Selected excerpt:
# # # # # # #
‘Have we ever hired any Jews?’ ‘Not on my watch… we’ve got an Italian.’
ROGER STERLING AND DON DRAPER MAD MEN
The clients, big and small, national and local, flocked in. All were taken on DDB’s terms, which included a tacit ethical standard; the product must be honest and worthy of the money that the agency would be asking the public to pay for it.
Jim Raniere, an art director who joined DDB in 1961, contrasts the ethos at DDB with agencies that friends had joined: ‘Never lie, never never say anything about a product that it can’t do’.
The account for The Book of Knowledge, a children’s encyclopedia, came and then went when a new copywriter found it was too complicated for his eight-year-old daughter. On those grounds he refused to work on it. The rumpus was elevated to Bernbach who took the book home with him. The next morning he pronounced that the product was flawed and the client was told the agency no longer wanted to advertise it.
High-minded, yes. It wasn’t just posturing, it was in reaction to the generally bad name that advertising had around town. And it was driven by the new breed of people that Bernbach and his managers were employing, people of a completely different stock with a completely different mindset.
Up until the late 1950s, advertising had been seen by account people mainly as an alternative to Wall Street, with good salaries at a fairly early age and a respectable life dealing with upper levels of client companies in an influential milieu. Copywriters, too, tended to be from comfortably educated backgrounds. You might get the odd Italian as a visualiser but who cared? The client never knew who he was, let alone got to meet him. In the late 1950s, Jerry Della Femina, a young copywriter, was told in an interview at JWT that on the basis of his name alone, Ford Trucks ‘wouldn’t want your kind on their account’.
But beneath the well-shined Oxfords of the comfortable WASP account executives patrolling the Madison Avenue sidewalks, the world was turning and several elements were beginning to coincide to make the Creative Revolution almost inevitable.
AS ITALIAN-AMERICANS like Della Femina were demonstrating, there was a growing confidence among the second and third generation ethnics, people born from the mid 1930s onward. Their Ellis Island parents and grandparents, perhaps cowed from the oppressive experiences in the Europe from which they had escaped, were desperate to conform, to assimilate and become American. Deference was their watchword, but as familiarity and security came, so too did self-assurance, and this new generation no longer ‘knew their place’.
Very few had any reservations about applying for white collar jobs in advertising agencies, an aspiration that probably would never have occurred to their parents. Although there were the occasional setbacks, increasingly foreign names were appearing on doors along the agency corridors, and ethnic origins were a matter of pride.
George Lois remembers his interview with Lou Dorfsman at CBS Radio in the fifties; Dorfsman, son of Polish Jews, rolled George’s name around his mouth and said, ‘Lois, Lois – is that a Jewish name?’
‘I’m not a fucking Jew’, countered Lois, ‘I’m a fucking Greek!’
A key Bernbach remark, ‘You always have to work in the idiom of the times in which you live’ could be applied to the people most appropriate to produce that advertising. This group of creative people had none of the cultural inheritance of the older guard, the pre-war New York. And they certainly didn’t respect the creative legacy of the existing inhabitants of the agencies; quite the reverse. They felt alienated and appalled by it, responsible as it was for so much of the general antipathy towards advertising. It was neither their language nor their imagery. And one word above all others crops up over and over again, with deep disdain, in the contemporary interviews and records of their views.
# # # # # # #
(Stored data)

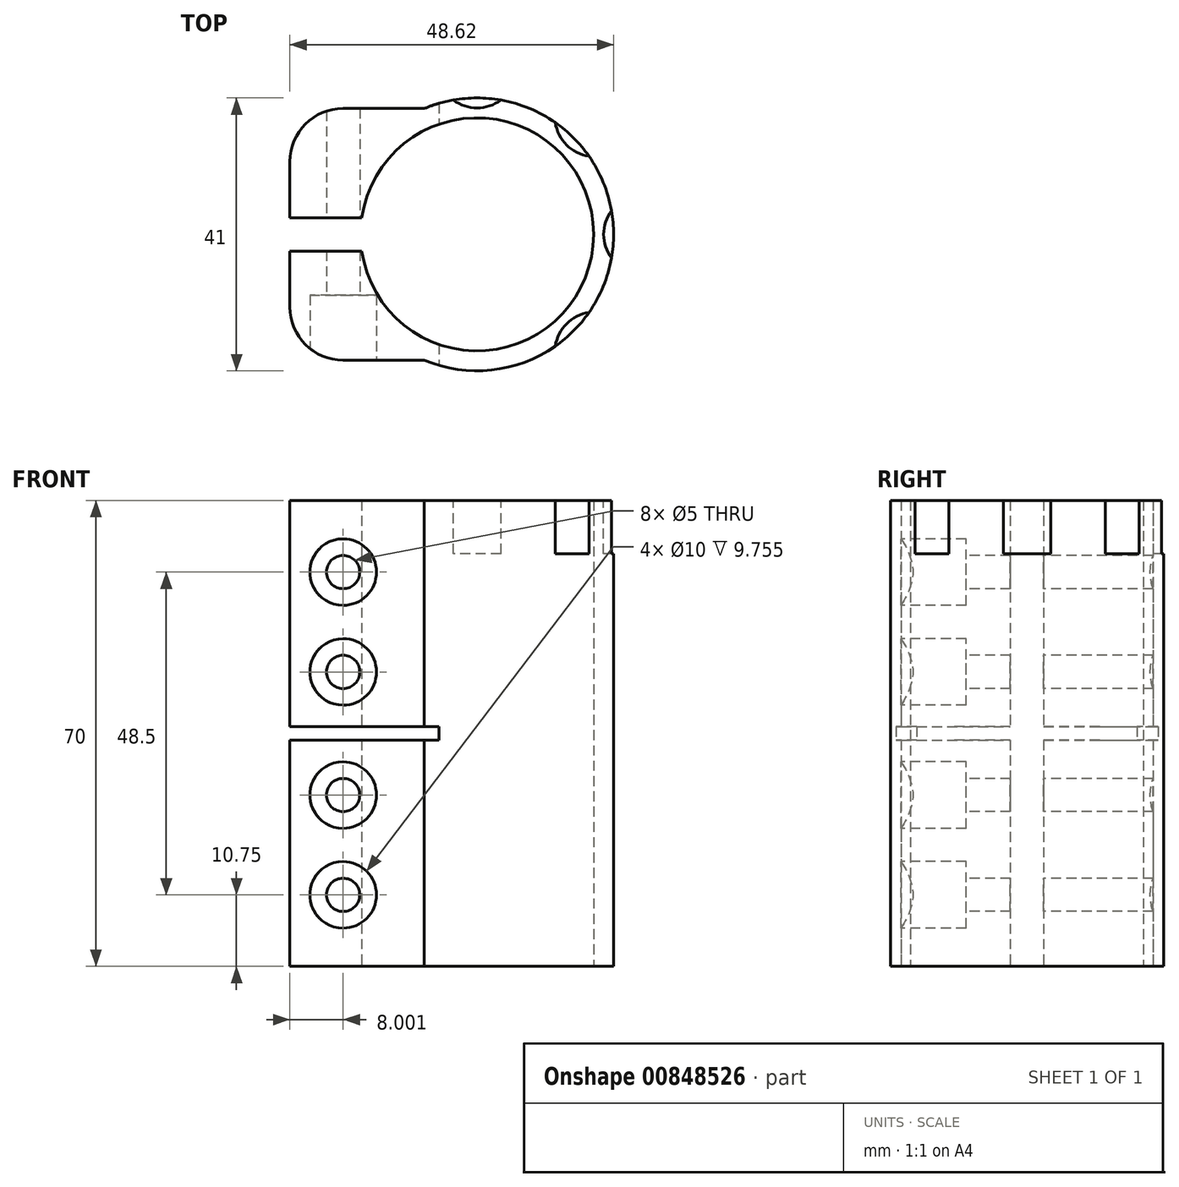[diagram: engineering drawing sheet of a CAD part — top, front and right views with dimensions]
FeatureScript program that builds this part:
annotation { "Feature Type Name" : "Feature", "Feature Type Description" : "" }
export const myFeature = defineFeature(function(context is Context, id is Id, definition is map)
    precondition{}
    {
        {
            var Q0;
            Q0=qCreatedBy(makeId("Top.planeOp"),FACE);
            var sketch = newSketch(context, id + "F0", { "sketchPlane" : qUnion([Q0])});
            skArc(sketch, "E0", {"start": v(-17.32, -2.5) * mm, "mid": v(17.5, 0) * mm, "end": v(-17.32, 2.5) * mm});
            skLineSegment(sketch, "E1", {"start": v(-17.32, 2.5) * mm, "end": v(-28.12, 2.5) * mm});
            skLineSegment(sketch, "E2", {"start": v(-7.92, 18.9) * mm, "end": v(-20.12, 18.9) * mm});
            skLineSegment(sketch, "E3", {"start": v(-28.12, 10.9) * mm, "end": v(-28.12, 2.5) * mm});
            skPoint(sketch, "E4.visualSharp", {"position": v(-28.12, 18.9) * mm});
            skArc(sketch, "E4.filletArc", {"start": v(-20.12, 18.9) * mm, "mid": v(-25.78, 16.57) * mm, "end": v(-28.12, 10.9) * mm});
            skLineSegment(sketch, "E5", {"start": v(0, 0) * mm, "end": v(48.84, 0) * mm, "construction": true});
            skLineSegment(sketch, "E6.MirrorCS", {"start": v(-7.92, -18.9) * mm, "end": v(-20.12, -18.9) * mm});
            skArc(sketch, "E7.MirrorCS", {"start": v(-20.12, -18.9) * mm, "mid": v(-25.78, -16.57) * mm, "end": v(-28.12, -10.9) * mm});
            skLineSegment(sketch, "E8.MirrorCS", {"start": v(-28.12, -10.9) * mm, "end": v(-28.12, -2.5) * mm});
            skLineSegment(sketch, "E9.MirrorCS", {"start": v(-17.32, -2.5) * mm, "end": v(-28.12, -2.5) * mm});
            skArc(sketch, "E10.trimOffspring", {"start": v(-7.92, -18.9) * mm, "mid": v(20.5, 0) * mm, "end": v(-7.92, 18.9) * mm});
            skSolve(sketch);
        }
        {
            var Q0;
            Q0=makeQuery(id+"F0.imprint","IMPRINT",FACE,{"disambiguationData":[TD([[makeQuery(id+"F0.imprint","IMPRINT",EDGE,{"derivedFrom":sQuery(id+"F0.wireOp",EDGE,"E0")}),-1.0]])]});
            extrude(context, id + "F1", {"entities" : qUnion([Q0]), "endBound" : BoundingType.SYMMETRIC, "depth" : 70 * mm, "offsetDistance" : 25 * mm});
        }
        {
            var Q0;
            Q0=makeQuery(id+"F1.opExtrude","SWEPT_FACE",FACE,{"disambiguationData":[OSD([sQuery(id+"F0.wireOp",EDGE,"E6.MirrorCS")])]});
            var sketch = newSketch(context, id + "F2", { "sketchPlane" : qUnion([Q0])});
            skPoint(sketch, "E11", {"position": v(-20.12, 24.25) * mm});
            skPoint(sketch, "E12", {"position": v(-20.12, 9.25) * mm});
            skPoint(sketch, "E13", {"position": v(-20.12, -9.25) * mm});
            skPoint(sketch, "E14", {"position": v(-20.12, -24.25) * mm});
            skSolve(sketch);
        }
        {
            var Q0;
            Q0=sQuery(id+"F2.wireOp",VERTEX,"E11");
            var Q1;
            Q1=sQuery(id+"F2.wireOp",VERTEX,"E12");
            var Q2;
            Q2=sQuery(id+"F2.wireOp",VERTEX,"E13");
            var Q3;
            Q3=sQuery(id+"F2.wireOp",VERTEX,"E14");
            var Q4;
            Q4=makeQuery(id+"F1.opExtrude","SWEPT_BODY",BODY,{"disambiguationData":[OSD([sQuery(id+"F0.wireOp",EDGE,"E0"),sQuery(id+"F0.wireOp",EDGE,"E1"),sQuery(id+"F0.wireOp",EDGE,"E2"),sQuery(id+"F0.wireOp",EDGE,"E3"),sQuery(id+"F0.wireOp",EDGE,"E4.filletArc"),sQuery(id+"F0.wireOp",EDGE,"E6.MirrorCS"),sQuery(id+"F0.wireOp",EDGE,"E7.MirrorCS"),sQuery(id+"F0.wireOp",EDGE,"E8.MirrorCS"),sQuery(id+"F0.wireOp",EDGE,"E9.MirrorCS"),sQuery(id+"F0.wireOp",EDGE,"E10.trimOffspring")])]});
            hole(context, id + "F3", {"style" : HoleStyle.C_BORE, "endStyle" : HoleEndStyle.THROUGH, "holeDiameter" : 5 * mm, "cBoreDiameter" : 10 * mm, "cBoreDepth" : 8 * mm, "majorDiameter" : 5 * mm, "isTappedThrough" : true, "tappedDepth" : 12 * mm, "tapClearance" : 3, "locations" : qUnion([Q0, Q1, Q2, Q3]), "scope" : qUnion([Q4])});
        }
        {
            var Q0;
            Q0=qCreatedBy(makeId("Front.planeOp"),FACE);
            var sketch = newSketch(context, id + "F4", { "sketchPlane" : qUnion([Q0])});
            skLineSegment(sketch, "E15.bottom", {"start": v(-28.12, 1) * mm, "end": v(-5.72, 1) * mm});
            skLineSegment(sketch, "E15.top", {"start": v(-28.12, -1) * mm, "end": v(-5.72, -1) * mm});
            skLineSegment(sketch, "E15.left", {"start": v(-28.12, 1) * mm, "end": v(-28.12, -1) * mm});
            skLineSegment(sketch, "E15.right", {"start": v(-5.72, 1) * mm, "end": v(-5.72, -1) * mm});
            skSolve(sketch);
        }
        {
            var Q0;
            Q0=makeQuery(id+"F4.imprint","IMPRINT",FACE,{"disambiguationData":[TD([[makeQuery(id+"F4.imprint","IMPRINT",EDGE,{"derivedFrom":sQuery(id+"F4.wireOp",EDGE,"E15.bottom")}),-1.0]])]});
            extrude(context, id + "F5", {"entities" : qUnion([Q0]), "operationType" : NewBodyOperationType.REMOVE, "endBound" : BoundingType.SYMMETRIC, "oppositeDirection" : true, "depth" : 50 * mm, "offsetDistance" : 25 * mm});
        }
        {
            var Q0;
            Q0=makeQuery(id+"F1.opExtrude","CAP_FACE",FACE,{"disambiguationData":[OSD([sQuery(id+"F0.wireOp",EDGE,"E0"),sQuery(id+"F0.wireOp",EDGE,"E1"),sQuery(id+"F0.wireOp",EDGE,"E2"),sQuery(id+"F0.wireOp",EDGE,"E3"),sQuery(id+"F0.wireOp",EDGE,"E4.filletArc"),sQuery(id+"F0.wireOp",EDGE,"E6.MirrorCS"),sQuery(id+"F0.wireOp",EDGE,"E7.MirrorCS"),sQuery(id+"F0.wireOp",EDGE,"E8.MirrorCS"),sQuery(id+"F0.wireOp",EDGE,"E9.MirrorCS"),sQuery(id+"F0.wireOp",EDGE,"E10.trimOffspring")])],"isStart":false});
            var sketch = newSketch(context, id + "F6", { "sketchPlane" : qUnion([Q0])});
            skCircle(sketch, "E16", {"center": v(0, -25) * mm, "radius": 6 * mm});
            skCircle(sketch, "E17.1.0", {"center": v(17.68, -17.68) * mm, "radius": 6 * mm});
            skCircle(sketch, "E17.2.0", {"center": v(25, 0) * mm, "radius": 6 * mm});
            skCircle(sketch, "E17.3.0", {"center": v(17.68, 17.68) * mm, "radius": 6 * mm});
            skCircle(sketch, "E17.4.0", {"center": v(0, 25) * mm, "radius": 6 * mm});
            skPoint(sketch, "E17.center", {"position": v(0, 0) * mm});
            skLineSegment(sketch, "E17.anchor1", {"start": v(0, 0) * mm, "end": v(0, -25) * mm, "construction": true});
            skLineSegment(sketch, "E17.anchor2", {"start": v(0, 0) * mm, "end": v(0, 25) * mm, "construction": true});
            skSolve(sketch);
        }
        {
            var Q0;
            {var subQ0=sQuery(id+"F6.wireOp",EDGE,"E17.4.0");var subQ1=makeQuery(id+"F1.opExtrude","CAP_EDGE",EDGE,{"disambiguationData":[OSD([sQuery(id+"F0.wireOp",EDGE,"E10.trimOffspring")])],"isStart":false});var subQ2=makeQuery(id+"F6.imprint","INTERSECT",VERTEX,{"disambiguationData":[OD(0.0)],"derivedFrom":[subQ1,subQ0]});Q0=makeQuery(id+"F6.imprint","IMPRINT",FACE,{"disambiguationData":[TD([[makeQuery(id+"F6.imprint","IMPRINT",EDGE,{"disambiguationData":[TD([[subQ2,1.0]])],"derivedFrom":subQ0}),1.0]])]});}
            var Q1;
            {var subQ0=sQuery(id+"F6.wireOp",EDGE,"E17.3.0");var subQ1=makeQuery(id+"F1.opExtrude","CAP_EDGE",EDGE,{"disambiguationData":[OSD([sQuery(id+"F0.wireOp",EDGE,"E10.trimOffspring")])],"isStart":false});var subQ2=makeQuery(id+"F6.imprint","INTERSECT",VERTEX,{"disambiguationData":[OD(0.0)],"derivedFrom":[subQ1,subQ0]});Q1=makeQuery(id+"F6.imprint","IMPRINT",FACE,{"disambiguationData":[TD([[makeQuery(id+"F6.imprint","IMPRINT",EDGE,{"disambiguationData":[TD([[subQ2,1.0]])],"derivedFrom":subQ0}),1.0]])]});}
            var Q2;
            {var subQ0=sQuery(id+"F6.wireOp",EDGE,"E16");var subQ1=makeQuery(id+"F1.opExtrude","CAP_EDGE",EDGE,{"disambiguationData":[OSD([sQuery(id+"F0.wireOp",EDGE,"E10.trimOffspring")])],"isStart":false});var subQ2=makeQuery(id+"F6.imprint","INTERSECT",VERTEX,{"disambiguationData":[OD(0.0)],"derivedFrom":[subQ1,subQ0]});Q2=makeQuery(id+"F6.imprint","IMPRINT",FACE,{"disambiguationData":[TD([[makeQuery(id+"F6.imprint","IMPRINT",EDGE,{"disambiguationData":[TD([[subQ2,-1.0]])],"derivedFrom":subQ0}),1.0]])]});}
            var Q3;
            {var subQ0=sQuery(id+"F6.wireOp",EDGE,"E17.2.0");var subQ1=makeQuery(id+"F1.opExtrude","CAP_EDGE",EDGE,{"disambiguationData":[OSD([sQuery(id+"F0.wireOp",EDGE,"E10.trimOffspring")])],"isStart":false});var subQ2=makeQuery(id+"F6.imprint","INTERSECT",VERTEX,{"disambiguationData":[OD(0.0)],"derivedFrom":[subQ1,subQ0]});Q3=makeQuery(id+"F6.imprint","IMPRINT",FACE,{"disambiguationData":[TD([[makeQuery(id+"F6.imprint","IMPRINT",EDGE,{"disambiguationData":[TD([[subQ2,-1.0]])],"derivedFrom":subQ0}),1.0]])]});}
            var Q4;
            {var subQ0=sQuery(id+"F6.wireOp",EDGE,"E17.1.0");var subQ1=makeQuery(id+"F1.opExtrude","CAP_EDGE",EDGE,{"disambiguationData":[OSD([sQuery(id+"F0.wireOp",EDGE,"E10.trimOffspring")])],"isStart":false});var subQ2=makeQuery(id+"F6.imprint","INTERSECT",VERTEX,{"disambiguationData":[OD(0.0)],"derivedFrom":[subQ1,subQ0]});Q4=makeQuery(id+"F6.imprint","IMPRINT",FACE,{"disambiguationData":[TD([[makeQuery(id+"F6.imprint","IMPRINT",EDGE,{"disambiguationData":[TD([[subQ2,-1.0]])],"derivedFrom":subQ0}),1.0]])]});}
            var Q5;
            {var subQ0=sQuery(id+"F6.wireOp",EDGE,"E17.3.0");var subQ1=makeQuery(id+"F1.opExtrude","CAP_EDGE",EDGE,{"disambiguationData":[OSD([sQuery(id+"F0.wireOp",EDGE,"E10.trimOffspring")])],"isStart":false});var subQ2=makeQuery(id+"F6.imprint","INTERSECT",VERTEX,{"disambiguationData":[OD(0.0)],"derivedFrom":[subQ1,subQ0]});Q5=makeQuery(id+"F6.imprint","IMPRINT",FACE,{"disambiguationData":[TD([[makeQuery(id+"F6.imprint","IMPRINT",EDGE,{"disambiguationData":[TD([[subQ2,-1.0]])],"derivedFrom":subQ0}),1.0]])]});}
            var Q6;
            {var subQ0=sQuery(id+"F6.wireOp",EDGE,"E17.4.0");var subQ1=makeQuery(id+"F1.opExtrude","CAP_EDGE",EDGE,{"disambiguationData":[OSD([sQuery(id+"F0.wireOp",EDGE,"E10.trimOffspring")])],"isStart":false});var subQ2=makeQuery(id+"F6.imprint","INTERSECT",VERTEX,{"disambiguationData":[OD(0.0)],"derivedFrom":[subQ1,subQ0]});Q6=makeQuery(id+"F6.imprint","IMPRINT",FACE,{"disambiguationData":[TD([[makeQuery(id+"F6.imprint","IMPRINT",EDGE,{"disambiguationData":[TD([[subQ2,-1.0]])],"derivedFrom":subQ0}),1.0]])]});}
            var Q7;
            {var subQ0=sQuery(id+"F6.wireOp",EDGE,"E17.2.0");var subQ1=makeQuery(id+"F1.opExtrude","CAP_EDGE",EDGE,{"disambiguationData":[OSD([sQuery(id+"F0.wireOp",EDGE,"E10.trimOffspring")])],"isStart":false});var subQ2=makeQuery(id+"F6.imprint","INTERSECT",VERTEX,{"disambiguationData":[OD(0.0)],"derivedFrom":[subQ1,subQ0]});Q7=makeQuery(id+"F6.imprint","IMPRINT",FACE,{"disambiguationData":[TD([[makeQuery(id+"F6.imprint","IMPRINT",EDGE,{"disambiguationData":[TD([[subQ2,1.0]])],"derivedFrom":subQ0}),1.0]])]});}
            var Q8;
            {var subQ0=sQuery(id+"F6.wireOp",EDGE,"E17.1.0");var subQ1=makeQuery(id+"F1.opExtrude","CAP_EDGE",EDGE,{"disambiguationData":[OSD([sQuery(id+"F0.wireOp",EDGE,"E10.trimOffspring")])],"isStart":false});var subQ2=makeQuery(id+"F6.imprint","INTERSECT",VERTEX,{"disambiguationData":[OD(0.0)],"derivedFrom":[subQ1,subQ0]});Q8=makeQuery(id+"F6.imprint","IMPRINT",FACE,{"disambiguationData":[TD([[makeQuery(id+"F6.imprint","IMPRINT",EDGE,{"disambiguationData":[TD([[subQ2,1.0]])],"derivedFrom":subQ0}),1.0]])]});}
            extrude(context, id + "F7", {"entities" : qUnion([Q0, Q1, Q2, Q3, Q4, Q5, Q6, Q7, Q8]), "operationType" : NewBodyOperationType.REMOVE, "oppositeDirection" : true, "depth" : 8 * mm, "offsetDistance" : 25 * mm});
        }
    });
# # # # # # #
Task requirements:
[a] Name each person mentioned in the advertising excerpt, including the two in its header line, and give every name as the excerpt gives it.
[b] Return the CAD listing's lines from its start through the line holding "v(-25.78, 16.57) *", inclusive, leaving out the pictures.

The solutions:
[a] Roger Sterling, Don Draper, Jim Raniere, Bernbach, Jerry Della Femina, George Lois, Lou Dorfsman

[b]
[diagram: engineering drawing sheet of a CAD part — top, front and right views with dimensions]
FeatureScript program that builds this part:
annotation { "Feature Type Name" : "Feature", "Feature Type Description" : "" }
export const myFeature = defineFeature(function(context is Context, id is Id, definition is map)
    precondition{}
    {
        {
            var Q0;
            Q0=qCreatedBy(makeId("Top.planeOp"),FACE);
            var sketch = newSketch(context, id + "F0", { "sketchPlane" : qUnion([Q0])});
            skArc(sketch, "E0", {"start": v(-17.32, -2.5) * mm, "mid": v(17.5, 0) * mm, "end": v(-17.32, 2.5) * mm});
            skLineSegment(sketch, "E1", {"start": v(-17.32, 2.5) * mm, "end": v(-28.12, 2.5) * mm});
            skLineSegment(sketch, "E2", {"start": v(-7.92, 18.9) * mm, "end": v(-20.12, 18.9) * mm});
            skLineSegment(sketch, "E3", {"start": v(-28.12, 10.9) * mm, "end": v(-28.12, 2.5) * mm});
            skPoint(sketch, "E4.visualSharp", {"position": v(-28.12, 18.9) * mm});
            skArc(sketch, "E4.filletArc", {"start": v(-20.12, 18.9) * mm, "mid": v(-25.78, 16.57) * mm, "end": v(-28.12, 10.9) * mm});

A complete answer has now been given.